This novel compound, which inhibits the succinate receptor, has clear therapeutic benefit for the treatment of periodontal disease using more targeted and efficient methods.
According to a new study conducted by scientists at NYU College of Dentistry and published today in Cell Reports, a topical gel that blocks the receptor for a metabolic waste called succinate treats gum disease by lowering inflammation and modifying the composition of bacteria in the mouth.
The study, which was carried out in mice and used human cells and plaque samples, provides the framework for a non-invasive gum disease treatment that patients might apply to their gums at home to stop or treat gum disease.
Nearly half of people aged 30 and older have gum disease, commonly known as periodontitis or periodontal disease, which is one of the most common inflammatory disorders. It is characterised by three factors: inflammation, an imbalance of unhealthy and healthy bacteria in the mouth, and deterioration of the bones and structures supporting the teeth. Uncontrolled gum disease can result in tooth loss, painful and bleeding gums, and difficulties chewing.
There is currently no medication for gum disease that can stop bone loss, lessen damage to the oral microbiome, and simultaneously reduce inflammation.
“There is an urgent public health need for more targeted and effective treatments for this common disease,” says first co-author Yuqi Guo.
Previous studies have shown a correlation between elevated levels of the metabolic byproduct succinate and the inflammatory condition known as gum disease. In addition, in 2017, Guo and her colleagues at NYU Dentistry found that increased levels of succinate activate the succinate receptor and induce bone loss. These results suggest that the succinate receptor is a promising target for preventing bone loss and inflammation, as well as a potential treatment for gum disease.
Sucinate and gum disease relation
The researchers first looked at samples of dental plaque from people and blood from mice. Metabolomic research confirmed prior findings that people and mice with gum disease have increased succinate levels compared to those with healthy gums.
Additionally, they observed that both mouse and human gums expressed the succinate receptor. They genetically modified mice to “knock out” or inactivate the succinate receptor in order to investigate the relationship between the succinate receptor and the components of gum disease.

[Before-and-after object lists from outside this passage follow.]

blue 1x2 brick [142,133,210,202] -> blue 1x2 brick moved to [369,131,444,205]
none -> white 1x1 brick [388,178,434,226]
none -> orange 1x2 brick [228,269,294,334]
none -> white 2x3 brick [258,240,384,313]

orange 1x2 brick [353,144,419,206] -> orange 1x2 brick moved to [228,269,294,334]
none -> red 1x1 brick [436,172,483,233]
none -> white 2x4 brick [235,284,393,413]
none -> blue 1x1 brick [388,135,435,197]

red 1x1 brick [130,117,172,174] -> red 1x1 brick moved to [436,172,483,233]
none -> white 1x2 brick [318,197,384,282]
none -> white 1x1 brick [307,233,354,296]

Researchers observed reduced bone loss and lower levels of inflammation in the blood and gum tissue of “knockout” mice with gum disease. Additionally, they discovered various bacteria in their mouths: “knockout” mice had a higher imbalance of bacteria than mice with gum disease.
This was true even when the researchers gave both types of mice extra succinate, which made gum disease worse in normal mice but protected “knockout” mice from inflammation, growth of bad bacteria, and bone loss.
“Mice without active succinate receptors were more resilient to disease,” adds co-first author Fangxi Xu. “While we already knew that there was some connection between succinate and gum disease, we now have stronger evidence that elevated succinate and the succinate receptor are major drivers of the disease.”
A new approach
To determine whether inhibiting the succinate receptor could improve gum disease, the researchers designed a gel formulation of a tiny chemical that inhibits the activation of the succinate receptor. In lab tests with human gum cells, the compound reduced inflammation and slowed down the processes that cause bone loss.
The substance was then given topically as a gel to the gums of mice with periodontal disease, resulting in a rapid reduction in local and systemic inflammation and bone loss. In one experiment, the gums of mice with gum disease were treated with the gel every other day for four weeks; this reduced the animals’s bone loss by 50% compared to the mice who did not get the gel.
The microbial ecology in the mouths of mice treated with the gel was also significantly altered. Notably, those who received the gel had lower levels of bacteria from of the family Bacteroidetes, which includes pathogens that are known to be common in gum disease.
“We conducted additional tests to see if the compound itself acted as an antibiotic,” adds co-senior author Deepak Saxena, “and found that it does not directly affect the growth of bacteria. This suggests that the gel changes the community of bacteria through regulating inflammation.”
Researchers are still testing the gel on animal models to figure out the right amount to use and when, as well as to see if it is harmful. Their long-term objective is to produce a gel and oral strip that patients with or at risk for gum disease can use at home, as well as a stronger, slow-release formulation that dentists can apply to pockets that form in gum disease.
“Current treatments for severe gum disease can be invasive and painful,” according to lead author Xin Li.
“In the case of antibiotics, which may help temporarily,” add the lead author, “they kill both good and bad bacteria, disrupting the oral microbiome.”
“This new compound that blocks the succinate receptor,” the author concludes, “has clear therapeutic value for treating gum disease using more targeted and convenient processes.”